WORK INSTRUCTIONS » Duplicate every line of the material below without any change.

[Extracted page text data]
━━━━━━━━━━━━━━━━━━━━━━━━━━━━━━
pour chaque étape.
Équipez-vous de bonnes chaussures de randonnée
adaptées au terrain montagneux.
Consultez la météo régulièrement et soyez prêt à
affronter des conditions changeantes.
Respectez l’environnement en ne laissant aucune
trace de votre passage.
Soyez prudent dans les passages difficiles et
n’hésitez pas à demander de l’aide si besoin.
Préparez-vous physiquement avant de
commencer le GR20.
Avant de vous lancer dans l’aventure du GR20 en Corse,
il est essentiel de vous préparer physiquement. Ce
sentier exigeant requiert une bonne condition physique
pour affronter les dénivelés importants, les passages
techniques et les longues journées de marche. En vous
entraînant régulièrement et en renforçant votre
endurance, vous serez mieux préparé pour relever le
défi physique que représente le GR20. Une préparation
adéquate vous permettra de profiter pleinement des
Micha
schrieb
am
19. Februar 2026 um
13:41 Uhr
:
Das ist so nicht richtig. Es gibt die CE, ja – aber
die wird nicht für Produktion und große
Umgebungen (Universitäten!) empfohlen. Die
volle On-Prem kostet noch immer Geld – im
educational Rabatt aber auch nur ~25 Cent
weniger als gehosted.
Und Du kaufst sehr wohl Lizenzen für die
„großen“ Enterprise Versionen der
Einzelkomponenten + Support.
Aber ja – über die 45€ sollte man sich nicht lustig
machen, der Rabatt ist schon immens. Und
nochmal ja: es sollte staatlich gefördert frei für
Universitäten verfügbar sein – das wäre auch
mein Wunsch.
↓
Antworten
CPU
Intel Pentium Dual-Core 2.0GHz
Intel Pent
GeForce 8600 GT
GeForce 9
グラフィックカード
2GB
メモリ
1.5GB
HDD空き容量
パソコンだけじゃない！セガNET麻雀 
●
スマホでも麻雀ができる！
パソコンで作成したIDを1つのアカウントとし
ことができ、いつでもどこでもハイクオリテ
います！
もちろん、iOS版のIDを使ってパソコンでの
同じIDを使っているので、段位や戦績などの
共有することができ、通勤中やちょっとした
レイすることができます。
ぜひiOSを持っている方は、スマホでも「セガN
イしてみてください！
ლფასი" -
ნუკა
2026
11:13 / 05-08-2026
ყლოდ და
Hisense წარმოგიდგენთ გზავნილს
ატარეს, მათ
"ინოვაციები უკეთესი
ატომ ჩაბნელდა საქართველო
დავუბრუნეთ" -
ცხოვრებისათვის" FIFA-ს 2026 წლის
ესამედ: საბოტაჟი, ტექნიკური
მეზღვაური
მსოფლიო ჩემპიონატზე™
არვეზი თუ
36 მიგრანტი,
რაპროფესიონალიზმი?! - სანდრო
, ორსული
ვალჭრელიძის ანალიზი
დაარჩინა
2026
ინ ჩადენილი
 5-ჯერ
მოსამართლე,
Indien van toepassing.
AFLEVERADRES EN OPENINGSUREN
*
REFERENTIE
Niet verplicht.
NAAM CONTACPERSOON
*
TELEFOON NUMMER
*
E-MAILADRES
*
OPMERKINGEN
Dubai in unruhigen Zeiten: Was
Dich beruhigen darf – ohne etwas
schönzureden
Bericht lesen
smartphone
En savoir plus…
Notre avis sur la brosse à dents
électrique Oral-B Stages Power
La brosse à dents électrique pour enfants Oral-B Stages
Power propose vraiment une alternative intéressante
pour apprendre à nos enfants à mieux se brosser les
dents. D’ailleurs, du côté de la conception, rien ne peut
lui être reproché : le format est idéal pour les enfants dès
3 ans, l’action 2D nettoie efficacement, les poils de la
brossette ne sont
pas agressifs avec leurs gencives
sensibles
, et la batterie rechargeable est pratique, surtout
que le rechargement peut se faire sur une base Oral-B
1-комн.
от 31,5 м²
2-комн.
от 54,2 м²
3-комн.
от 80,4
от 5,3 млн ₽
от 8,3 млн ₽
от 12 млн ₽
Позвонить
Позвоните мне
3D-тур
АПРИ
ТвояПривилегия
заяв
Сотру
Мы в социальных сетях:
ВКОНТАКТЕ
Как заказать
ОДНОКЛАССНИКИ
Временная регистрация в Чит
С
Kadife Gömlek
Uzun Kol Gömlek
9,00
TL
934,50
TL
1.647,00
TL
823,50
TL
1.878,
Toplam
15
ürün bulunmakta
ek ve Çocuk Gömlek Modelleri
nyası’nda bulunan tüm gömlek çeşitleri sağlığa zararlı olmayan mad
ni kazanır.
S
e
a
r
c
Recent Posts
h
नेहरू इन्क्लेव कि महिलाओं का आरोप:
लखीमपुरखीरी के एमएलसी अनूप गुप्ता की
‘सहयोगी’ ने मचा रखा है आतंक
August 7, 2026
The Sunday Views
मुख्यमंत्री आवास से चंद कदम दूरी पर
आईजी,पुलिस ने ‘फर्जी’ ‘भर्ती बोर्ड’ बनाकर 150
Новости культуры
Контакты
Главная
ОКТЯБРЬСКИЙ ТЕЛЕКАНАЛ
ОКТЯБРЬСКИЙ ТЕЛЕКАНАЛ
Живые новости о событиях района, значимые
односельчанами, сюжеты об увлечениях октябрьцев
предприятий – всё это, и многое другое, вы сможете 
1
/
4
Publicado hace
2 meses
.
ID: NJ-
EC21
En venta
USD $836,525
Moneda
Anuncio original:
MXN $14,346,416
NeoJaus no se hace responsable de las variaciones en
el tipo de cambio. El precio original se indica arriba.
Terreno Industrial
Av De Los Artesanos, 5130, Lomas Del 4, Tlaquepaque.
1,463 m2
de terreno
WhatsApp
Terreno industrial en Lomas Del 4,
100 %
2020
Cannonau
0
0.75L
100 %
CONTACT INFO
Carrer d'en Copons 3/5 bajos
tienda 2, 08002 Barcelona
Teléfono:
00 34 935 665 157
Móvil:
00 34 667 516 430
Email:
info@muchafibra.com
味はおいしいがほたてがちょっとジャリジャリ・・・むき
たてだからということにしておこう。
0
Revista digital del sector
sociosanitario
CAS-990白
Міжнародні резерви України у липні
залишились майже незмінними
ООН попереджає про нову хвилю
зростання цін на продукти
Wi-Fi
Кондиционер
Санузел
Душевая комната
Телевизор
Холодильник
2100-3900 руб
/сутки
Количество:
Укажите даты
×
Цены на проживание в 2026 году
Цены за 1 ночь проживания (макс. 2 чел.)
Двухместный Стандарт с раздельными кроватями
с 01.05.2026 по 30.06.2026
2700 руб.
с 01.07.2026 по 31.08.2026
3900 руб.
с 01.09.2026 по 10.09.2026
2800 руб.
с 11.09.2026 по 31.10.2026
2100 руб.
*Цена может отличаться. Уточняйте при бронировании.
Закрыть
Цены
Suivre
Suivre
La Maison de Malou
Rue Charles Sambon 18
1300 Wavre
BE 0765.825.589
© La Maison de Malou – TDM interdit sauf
━━━━━━━━━━━━━━━━━━━━━━━━━━━━━━
TASK RESPONSE »
pour chaque étape.
Équipez-vous de bonnes chaussures de randonnée
adaptées au terrain montagneux.
Consultez la météo régulièrement et soyez prêt à
affronter des conditions changeantes.
Respectez l’environnement en ne laissant aucune
trace de votre passage.
Soyez prudent dans les passages difficiles et
n’hésitez pas à demander de l’aide si besoin.
Préparez-vous physiquement avant de
commencer le GR20.
Avant de vous lancer dans l’aventure du GR20 en Corse,
il est essentiel de vous préparer physiquement. Ce
sentier exigeant requiert une bonne condition physique
pour affronter les dénivelés importants, les passages
techniques et les longues journées de marche. En vous
entraînant régulièrement et en renforçant votre
endurance, vous serez mieux préparé pour relever le
défi physique que représente le GR20. Une préparation
adéquate vous permettra de profiter pleinement des
Micha
schrieb
am
19. Februar 2026 um
13:41 Uhr
:
Das ist so nicht richtig. Es gibt die CE, ja – aber
die wird nicht für Produktion und große
Umgebungen (Universitäten!) empfohlen. Die
volle On-Prem kostet noch immer Geld – im
educational Rabatt aber auch nur ~25 Cent
weniger als gehosted.
Und Du kaufst sehr wohl Lizenzen für die
„großen“ Enterprise Versionen der
Einzelkomponenten + Support.
Aber ja – über die 45€ sollte man sich nicht lustig
machen, der Rabatt ist schon immens. Und
nochmal ja: es sollte staatlich gefördert frei für
Universitäten verfügbar sein – das wäre auch
mein Wunsch.
↓
Antworten
CPU
Intel Pentium Dual-Core 2.0GHz
Intel Pent
GeForce 8600 GT
GeForce 9
グラフィックカード
2GB
メモリ
1.5GB
HDD空き容量
パソコンだけじゃない！セガNET麻雀 
●
スマホでも麻雀ができる！
パソコンで作成したIDを1つのアカウントとし
ことができ、いつでもどこでもハイクオリテ
います！
もちろん、iOS版のIDを使ってパソコンでの
同じIDを使っているので、段位や戦績などの
共有することができ、通勤中やちょっとした
レイすることができます。
ぜひiOSを持っている方は、スマホでも「セガN
イしてみてください！
ლფასი" -
ნუკა
2026
11:13 / 05-08-2026
ყლოდ და
Hisense წარმოგიდგენთ გზავნილს
ატარეს, მათ
"ინოვაციები უკეთესი
ატომ ჩაბნელდა საქართველო
დავუბრუნეთ" -
ცხოვრებისათვის" FIFA-ს 2026 წლის
ესამედ: საბოტაჟი, ტექნიკური
მეზღვაური
მსოფლიო ჩემპიონატზე™
არვეზი თუ
36 მიგრანტი,
რაპროფესიონალიზმი?! - სანდრო
, ორსული
ვალჭრელიძის ანალიზი
დაარჩინა
2026
ინ ჩადენილი
 5-ჯერ
მოსამართლე,
Indien van toepassing.
AFLEVERADRES EN OPENINGSUREN
*
REFERENTIE
Niet verplicht.
NAAM CONTACPERSOON
*
TELEFOON NUMMER
*
E-MAILADRES
*
OPMERKINGEN
Dubai in unruhigen Zeiten: Was
Dich beruhigen darf – ohne etwas
schönzureden
Bericht lesen
smartphone
En savoir plus…
Notre avis sur la brosse à dents
électrique Oral-B Stages Power
La brosse à dents électrique pour enfants Oral-B Stages
Power propose vraiment une alternative intéressante
pour apprendre à nos enfants à mieux se brosser les
dents. D’ailleurs, du côté de la conception, rien ne peut
lui être reproché : le format est idéal pour les enfants dès
3 ans, l’action 2D nettoie efficacement, les poils de la
brossette ne sont
pas agressifs avec leurs gencives
sensibles
, et la batterie rechargeable est pratique, surtout
que le rechargement peut se faire sur une base Oral-B
1-комн.
от 31,5 м²
2-комн.
от 54,2 м²
3-комн.
от 80,4
от 5,3 млн ₽
от 8,3 млн ₽
от 12 млн ₽
Позвонить
Позвоните мне
3D-тур
АПРИ
ТвояПривилегия
заяв
Сотру
Мы в социальных сетях:
ВКОНТАКТЕ
Как заказать
ОДНОКЛАССНИКИ
Временная регистрация в Чит
С
Kadife Gömlek
Uzun Kol Gömlek
9,00
TL
934,50
TL
1.647,00
TL
823,50
TL
1.878,
Toplam
15
ürün bulunmakta
ek ve Çocuk Gömlek Modelleri
nyası’nda bulunan tüm gömlek çeşitleri sağlığa zararlı olmayan mad
ni kazanır.
S
e
a
r
c
Recent Posts
h
नेहरू इन्क्लेव कि महिलाओं का आरोप:
लखीमपुरखीरी के एमएलसी अनूप गुप्ता की
‘सहयोगी’ ने मचा रखा है आतंक
August 7, 2026
The Sunday Views
मुख्यमंत्री आवास से चंद कदम दूरी पर
आईजी,पुलिस ने ‘फर्जी’ ‘भर्ती बोर्ड’ बनाकर 150
Новости культуры
Контакты
Главная
ОКТЯБРЬСКИЙ ТЕЛЕКАНАЛ
ОКТЯБРЬСКИЙ ТЕЛЕКАНАЛ
Живые новости о событиях района, значимые
односельчанами, сюжеты об увлечениях октябрьцев
предприятий – всё это, и многое другое, вы сможете 
1
/
4
Publicado hace
2 meses
.
ID: NJ-
EC21
En venta
USD $836,525
Moneda
Anuncio original:
MXN $14,346,416
NeoJaus no se hace responsable de las variaciones en
el tipo de cambio. El precio original se indica arriba.
Terreno Industrial
Av De Los Artesanos, 5130, Lomas Del 4, Tlaquepaque.
1,463 m2
de terreno
WhatsApp
Terreno industrial en Lomas Del 4,
100 %
2020
Cannonau
0
0.75L
100 %
CONTACT INFO
Carrer d'en Copons 3/5 bajos
tienda 2, 08002 Barcelona
Teléfono:
00 34 935 665 157
Móvil:
00 34 667 516 430
Email:
info@muchafibra.com
味はおいしいがほたてがちょっとジャリジャリ・・・むき
たてだからということにしておこう。
0
Revista digital del sector
sociosanitario
CAS-990白
Міжнародні резерви України у липні
залишились майже незмінними
ООН попереджає про нову хвилю
зростання цін на продукти
Wi-Fi
Кондиционер
Санузел
Душевая комната
Телевизор
Холодильник
2100-3900 руб
/сутки
Количество:
Укажите даты
×
Цены на проживание в 2026 году
Цены за 1 ночь проживания (макс. 2 чел.)
Двухместный Стандарт с раздельными кроватями
с 01.05.2026 по 30.06.2026
2700 руб.
с 01.07.2026 по 31.08.2026
3900 руб.
с 01.09.2026 по 10.09.2026
2800 руб.
с 11.09.2026 по 31.10.2026
2100 руб.
*Цена может отличаться. Уточняйте при бронировании.
Закрыть
Цены
Suivre
Suivre
La Maison de Malou
Rue Charles Sambon 18
1300 Wavre
BE 0765.825.589
© La Maison de Malou – TDM interdit sauf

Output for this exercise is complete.